*** Opening Extracted data ***

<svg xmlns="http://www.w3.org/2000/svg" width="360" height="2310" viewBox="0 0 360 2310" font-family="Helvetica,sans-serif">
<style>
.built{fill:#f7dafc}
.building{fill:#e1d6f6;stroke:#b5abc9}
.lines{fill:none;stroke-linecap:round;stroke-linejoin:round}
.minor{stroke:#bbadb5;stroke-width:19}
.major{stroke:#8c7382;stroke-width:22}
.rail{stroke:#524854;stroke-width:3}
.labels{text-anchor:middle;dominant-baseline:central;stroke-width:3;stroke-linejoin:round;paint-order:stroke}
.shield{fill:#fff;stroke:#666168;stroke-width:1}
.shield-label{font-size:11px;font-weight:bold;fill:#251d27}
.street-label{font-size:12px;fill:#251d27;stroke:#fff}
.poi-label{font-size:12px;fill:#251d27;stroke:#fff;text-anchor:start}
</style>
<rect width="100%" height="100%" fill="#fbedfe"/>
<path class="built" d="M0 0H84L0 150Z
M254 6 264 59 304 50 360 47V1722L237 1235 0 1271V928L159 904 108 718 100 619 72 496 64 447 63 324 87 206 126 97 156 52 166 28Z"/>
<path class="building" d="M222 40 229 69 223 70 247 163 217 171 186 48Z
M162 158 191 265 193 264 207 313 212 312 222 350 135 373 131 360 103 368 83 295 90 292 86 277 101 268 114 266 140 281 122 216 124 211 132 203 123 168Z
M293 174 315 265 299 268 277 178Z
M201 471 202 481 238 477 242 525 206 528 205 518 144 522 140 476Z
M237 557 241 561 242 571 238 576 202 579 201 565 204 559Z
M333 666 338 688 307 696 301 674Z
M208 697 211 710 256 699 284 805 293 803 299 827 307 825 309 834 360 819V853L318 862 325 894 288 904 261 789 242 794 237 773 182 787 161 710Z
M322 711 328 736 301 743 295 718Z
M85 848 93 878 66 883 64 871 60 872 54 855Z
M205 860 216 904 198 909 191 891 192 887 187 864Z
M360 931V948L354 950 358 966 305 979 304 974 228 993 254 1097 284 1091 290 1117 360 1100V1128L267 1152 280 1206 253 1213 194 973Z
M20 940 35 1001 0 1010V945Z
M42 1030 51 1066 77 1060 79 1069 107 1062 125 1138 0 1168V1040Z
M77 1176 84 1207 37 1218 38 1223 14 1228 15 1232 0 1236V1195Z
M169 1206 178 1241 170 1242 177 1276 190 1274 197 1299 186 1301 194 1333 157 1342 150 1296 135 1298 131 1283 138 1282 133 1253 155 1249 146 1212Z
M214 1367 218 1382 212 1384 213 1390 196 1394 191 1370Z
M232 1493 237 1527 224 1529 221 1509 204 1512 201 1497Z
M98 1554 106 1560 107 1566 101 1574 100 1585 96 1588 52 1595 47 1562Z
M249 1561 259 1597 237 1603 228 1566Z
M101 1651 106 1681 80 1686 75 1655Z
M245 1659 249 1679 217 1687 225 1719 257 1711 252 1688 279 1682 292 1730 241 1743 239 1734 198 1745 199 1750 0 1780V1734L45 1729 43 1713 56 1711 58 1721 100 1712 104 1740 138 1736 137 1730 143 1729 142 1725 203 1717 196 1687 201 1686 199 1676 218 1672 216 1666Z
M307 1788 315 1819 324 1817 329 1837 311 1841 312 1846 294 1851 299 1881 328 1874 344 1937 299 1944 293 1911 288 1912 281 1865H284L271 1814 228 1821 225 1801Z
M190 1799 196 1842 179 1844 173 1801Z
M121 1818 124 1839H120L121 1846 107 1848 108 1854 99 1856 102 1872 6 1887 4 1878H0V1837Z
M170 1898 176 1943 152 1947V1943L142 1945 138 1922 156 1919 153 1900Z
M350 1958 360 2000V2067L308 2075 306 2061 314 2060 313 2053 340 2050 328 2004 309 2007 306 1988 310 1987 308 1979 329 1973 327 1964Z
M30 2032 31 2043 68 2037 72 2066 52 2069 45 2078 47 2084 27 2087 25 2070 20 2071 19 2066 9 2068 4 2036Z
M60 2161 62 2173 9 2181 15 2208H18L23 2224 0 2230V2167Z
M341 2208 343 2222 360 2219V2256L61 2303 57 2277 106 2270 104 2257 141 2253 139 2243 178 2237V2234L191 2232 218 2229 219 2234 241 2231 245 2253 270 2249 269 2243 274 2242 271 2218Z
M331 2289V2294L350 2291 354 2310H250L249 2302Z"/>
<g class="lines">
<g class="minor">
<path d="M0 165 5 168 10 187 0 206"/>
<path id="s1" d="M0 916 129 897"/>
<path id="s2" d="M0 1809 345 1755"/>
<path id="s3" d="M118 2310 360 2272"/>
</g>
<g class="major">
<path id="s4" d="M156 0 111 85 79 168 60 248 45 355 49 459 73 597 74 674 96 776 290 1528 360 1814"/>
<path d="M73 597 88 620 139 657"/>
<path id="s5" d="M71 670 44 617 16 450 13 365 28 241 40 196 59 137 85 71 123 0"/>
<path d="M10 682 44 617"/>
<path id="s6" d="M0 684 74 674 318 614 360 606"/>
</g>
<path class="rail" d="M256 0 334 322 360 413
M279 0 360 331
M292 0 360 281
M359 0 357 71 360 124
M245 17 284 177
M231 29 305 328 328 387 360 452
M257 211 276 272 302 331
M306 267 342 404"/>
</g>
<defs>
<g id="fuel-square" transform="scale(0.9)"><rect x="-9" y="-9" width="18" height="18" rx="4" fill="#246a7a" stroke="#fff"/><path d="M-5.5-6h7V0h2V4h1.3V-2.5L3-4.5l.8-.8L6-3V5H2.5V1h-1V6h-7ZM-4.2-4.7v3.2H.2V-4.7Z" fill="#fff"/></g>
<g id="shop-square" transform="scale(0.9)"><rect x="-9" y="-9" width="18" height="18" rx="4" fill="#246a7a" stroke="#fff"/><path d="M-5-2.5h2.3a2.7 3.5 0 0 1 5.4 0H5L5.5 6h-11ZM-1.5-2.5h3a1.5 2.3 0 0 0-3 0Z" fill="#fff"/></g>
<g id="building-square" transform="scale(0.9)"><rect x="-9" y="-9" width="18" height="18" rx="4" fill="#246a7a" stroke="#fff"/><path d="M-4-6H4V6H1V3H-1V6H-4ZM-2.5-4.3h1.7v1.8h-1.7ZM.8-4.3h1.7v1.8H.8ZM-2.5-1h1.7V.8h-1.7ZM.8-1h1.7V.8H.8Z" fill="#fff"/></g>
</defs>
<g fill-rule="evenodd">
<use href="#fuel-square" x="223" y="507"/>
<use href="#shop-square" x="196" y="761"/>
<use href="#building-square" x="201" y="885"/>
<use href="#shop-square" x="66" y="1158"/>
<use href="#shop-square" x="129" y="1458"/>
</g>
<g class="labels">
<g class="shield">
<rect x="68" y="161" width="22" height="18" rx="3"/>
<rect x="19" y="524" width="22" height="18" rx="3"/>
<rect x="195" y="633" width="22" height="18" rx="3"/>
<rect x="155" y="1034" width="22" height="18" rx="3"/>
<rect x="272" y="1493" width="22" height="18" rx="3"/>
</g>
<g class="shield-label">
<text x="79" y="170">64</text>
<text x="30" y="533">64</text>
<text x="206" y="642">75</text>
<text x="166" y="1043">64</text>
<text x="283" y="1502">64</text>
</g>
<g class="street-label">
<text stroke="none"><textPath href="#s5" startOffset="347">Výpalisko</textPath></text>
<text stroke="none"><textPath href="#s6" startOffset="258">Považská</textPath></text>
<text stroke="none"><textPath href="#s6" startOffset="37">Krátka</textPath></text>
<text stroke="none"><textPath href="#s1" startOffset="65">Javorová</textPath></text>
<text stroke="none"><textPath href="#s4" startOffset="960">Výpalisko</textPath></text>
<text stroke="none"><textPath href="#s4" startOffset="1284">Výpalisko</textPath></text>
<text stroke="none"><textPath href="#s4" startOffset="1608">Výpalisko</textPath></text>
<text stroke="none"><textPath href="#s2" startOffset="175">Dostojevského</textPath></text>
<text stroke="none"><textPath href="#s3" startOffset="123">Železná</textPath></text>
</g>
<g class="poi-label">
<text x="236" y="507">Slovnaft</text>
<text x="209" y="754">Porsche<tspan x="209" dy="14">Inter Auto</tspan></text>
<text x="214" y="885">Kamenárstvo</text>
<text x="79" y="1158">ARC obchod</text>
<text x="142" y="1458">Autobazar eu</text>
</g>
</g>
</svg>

*** Closing Extracted data ***

If a line of the entries above holds "lines", count it, then report the total alone.

▸ **Solution to the problem**
2